In 1914, Henry Ford did something that many managers would regard as absurd: he unnecessarily raised the salary of his employees. And he raised his employee’s salaries a lot – from $2.34 a day to $5 a day (given inflation, this would be about $120 per day). Ford made this decision, motivated by a desire to decrease recruiting costs and increase employee retention…and it worked.
Even more importantly, Ford’s pay raises allowed his employees to escape a “poor” livelihood and experience a “middle class” livelihood. By helping to create a stronger middle class, Ford helped reinvigorate the economy (at least for awhile; the Depression was only a decade or so off). Interestingly, the US economy is currently in a situation where Ford’s “altruistic” actions would be very beneficial. (Business Insider: Dear American Companies: Here’s How to Fix the Economy)
In America today, corporate profitability and income disparity are at all time highs (see charts below – the chart on the left analyzes wages and the chart on the right analyzes corporate profits. These charts are courtesy of Business Insider)
As a result of this disparity, the middle class is extraordinarily weak. William Galston points out in the WSJ that while Wal-Mart and Neiman Marcus are thriving, stores like JC Penny and Sears are not. Businesses that appeal to the middle class simply cannot succeed if a strong middle class does not exist. And because most American businesses do not specifically target the rich or the poor (like Wal-Mart and Neiman Marcus arguably do), a weak middle class is leading to poor overall health of the US economy (Notice this implies that the record corporate profits shown in the chart above are distributed similarly to private income – the richest corporations make the majority of the profit). (WSJ: The Eroding American Middle Class)
So how do we strengthen the middle class? Many have supported a boost in the minimum wage. Personally, I believe such a solution is foolish, as minimum wages are not precise enough. According to Noah Smith, minimum wage mostly benefits high school students working at the local drive-through, and as such, minimum wage laws do not foster the type of employment America wants to see (for example, manufacturing). As an alternative to minimum wage, Noah proposes a “wage subsidy.”

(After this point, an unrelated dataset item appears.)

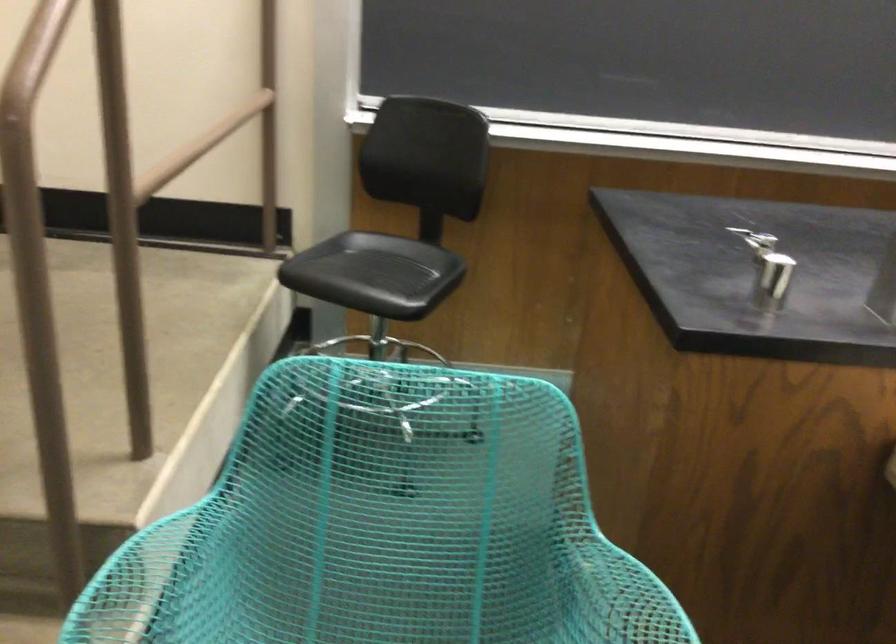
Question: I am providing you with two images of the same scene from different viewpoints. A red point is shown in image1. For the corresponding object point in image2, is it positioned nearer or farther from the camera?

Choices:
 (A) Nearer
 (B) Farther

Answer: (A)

A wage subsidy behaves exactly as it sounds – it subsidizes wages for certain jobs. The government helps corporations pay higher wages to employees with income below a certain wage threshold. In doing so, the wage subsidies act like minimum wage in that low-wage employees have higher “wealth.” That said, wage subsidies are distinct from minimum wage in two important ways. First, the government, not businesses, pays for wage subsidies. In this way, deadweight loss is minimized because wage subsidies do not distort the hiring behavior of firms (compare the deadweight loss of a subsidy to a tax – minimum wage is much more similar to the tax, which causes a higher deadweight loss). Second, the government can be selective with wage subsidies and only subsidize industries that will benefit the American economy most. (Noahpinon: Wage Subsidies)

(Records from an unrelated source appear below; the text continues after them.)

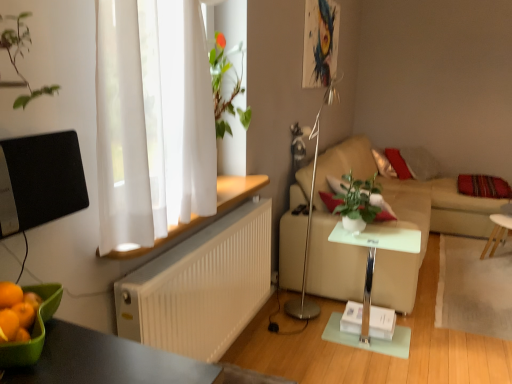
Question: Does white glossy side table at center, marked as the 1th table in a front-to-back arrangement, turn towards silver metallic floor lamp at center?

Choices:
 (A) no
 (B) yes

Answer: (A)

Question: From the image's perspective, is white glossy side table at center, marked as the 2th table in a right-to-left arrangement, over silver metallic floor lamp at center?

Choices:
 (A) no
 (B) yes

Answer: (A)

Question: Is white glossy side table at center, marked as the 2th table in a back-to-front arrangement, turned away from silver metallic floor lamp at center?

I am not claiming that wage subsidies are a solution to America’s weak middle class. But I would argue that they are an out-of-the-box alternative to a rather ineffective policy like minimum wage. While wage subsidies may or may not be effective, I think they represent the type of thinking economists need to engage in: how can we reinvigorate America’s middle class without making enemies with the private sector? Ultimately, I believe that cooperation between the government and the private sector (which is not a fan of minimum wage laws), is the only way to replicate the middle class that Henry Ford helped create.